(SZ)Jetzt, da die Sommersonnenwende hinter uns liegt und die Tage
wieder kürzer werden, richten sich die Gedanken allmählich aufs
Christfest. Bald schon werden die ersten Packungen mit Spekulatius-
und Lebkuchensortimenten die Auslagen der Supermärkte zieren, bei
deren Anblick den meisten Menschen dann ganz licht wird ums Herz,
einerseits. Andererseits steigt zu Weihnachten, dies gilt als
gesichertes Wissen, die Zahl stationärer Aufnahmen in psychiatrische
Kliniken rapide an. Während glückliche Familien sich um den
Festtagsbraten scharen, überwältigt dem Volksglauben nach die
Einsamkeit Myriaden allein stehender Menschen, die sich dann still
betrinken oder sonstwas anzutun versuchen.

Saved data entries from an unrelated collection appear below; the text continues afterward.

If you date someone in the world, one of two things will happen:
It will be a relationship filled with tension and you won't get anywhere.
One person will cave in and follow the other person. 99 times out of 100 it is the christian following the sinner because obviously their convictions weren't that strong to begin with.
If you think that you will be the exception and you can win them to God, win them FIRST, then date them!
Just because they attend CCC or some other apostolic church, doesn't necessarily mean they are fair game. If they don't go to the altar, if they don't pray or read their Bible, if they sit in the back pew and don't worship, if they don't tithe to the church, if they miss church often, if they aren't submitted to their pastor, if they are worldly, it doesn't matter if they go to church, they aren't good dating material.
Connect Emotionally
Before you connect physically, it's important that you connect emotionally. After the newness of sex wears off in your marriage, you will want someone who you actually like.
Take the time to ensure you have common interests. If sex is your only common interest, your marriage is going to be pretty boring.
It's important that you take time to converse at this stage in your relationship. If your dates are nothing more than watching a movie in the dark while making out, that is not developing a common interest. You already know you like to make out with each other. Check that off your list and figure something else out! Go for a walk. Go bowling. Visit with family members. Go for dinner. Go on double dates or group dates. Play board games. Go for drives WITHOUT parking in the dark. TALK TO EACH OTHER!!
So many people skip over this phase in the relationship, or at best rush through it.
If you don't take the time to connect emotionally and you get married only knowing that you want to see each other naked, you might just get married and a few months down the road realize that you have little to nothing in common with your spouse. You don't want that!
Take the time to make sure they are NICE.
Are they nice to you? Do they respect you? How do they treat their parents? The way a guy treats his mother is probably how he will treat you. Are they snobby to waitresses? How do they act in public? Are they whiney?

Stimmt aber nicht. Rein statistisch gibt es zu Weihnachten nicht mehr
solcher Fälle als sonst auch. Vielmehr fühlen einsame Menschen sich
das ganze Jahr über einsam. Etwa so, wie Erich Kästner es einmal
formulierte: "Einsam bist du sehr alleine./ Aus der Wanduhr tropft die
Zeit./ Stehst am Fenster. Starrst auf Steine./ Träumst von Liebe.
Glaubst an keine./ Kennst das Leben. Weißt Bescheid." So was ist
unabhängig von Feiertagen. Müsste man nun aber durchaus eine
Jahreszeit benennen, die prädestiniert ist für die Ausprägung
penetranter Einsamkeits-Gefühle, dann wäre der Sommer ein
Spitzenkandidat. Wann sonst wird dem Einzelmenschen derart krass
vorgeführt, wie schön das Leben als Paar oder im Grüppchen ist?

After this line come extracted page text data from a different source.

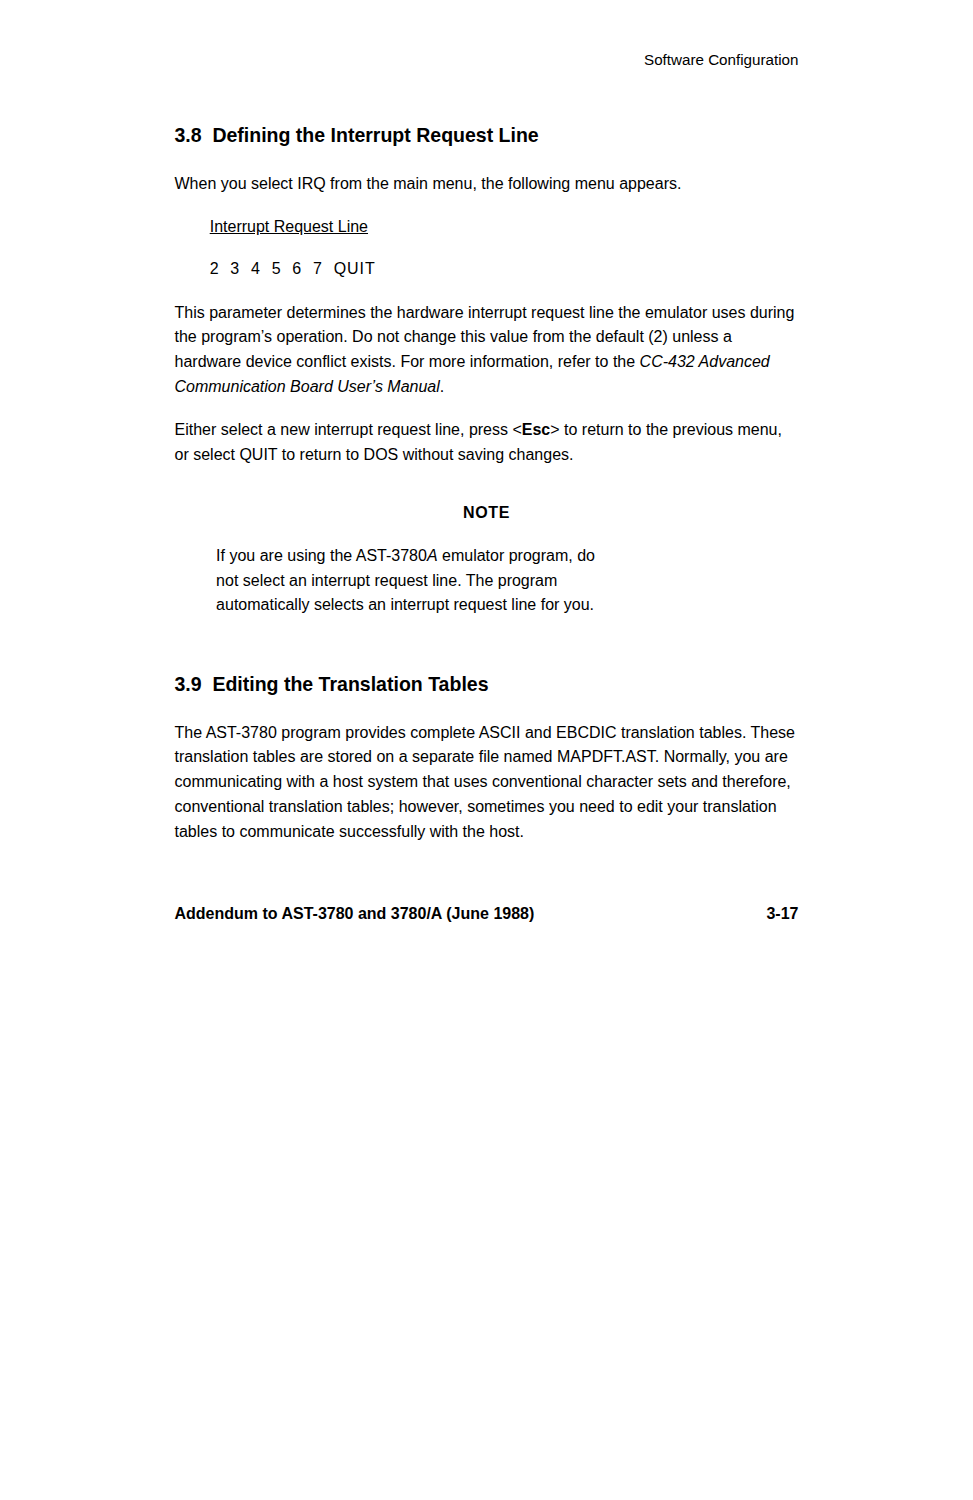Software Configuration
3.8 Defining the Interrupt Request Line
When you select IRQ from the main menu, the following menu appears.
Interrupt Request Line
2 3 4 5 6 7 QUIT
This parameter determines the hardware interrupt request line the emulator uses during the program’s operation. Do not change this value from the default (2) unless a hardware device conflict exists. For more information, refer to the CC-432 Advanced Communication Board User’s Manual.
Either select a new interrupt request line, press <Esc> to return to the previous menu, or select QUIT to return to DOS without saving changes.
NOTE
If you are using the AST-3780A emulator program, do not select an interrupt request line. The program automatically selects an interrupt request line for you.
3.9 Editing the Translation Tables
The AST-3780 program provides complete ASCII and EBCDIC translation tables. These translation tables are stored on a separate file named MAPDFT.AST. Normally, you are communicating with a host system that uses conventional character sets and therefore, conventional translation tables; however, sometimes you need to edit your translation tables to communicate successfully with the host.
Addendum to AST-3780 and 3780/A (June 1988) 3-17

Sommers geschieht alles unter freiem Himmel: Zu zweit wird geturtelt,
zu dritt wird getrunken und im Verein wird Frisbee gespielt. "Wer da
mittun könnte", seufzt bei diesem Anblick der Einzelmensch,
"wenigstens beim Turteln!" Mit Erich Kästners gereimtem Zusatz, "am
schlimmsten" sei "die Einsamkeit zu zweit", wäre der so Seufzende wohl
kaum einverstanden.
Es ist also sicher kein Zufall, dass heute in den Vereinigten Staaten
von Amerika der "National Cheer Up The Lonely Day", begangen wird. Er
ist der Aufheiterung einsamer Menschen gewidmet. Ungeachtet der
Vermutung, dass für die Erfindung dieses Tages (so wie für die
Einführung des Muttertages) die Schnittblumen verarbeitende Industrie
Amerikas verantwortlich zeichnet, ist es zu begrüßen, dass da jemand
etwas gegen all die unschönen Auswirkungen des Sommers auf das
Wohlbefinden Vereinzelter tun will. Die einen haben vielleicht gerade
so einiges verloren, Frau, Ämter, die eigene Fernsehshow gar. Die
anderen hatten so etwas nie. Und selbst diejenigen, die ganz glücklich
sind, nun aber den Ehegatten auf eine lange Geschäftsreise ziehen
lassen müssen, sind nicht gerade zu beneiden - ausgerechnet jetzt,
mitten im Sommer. Solchen Menschen sollte man etwas schenken.
Vielleicht einen Strauß Schnittblumen.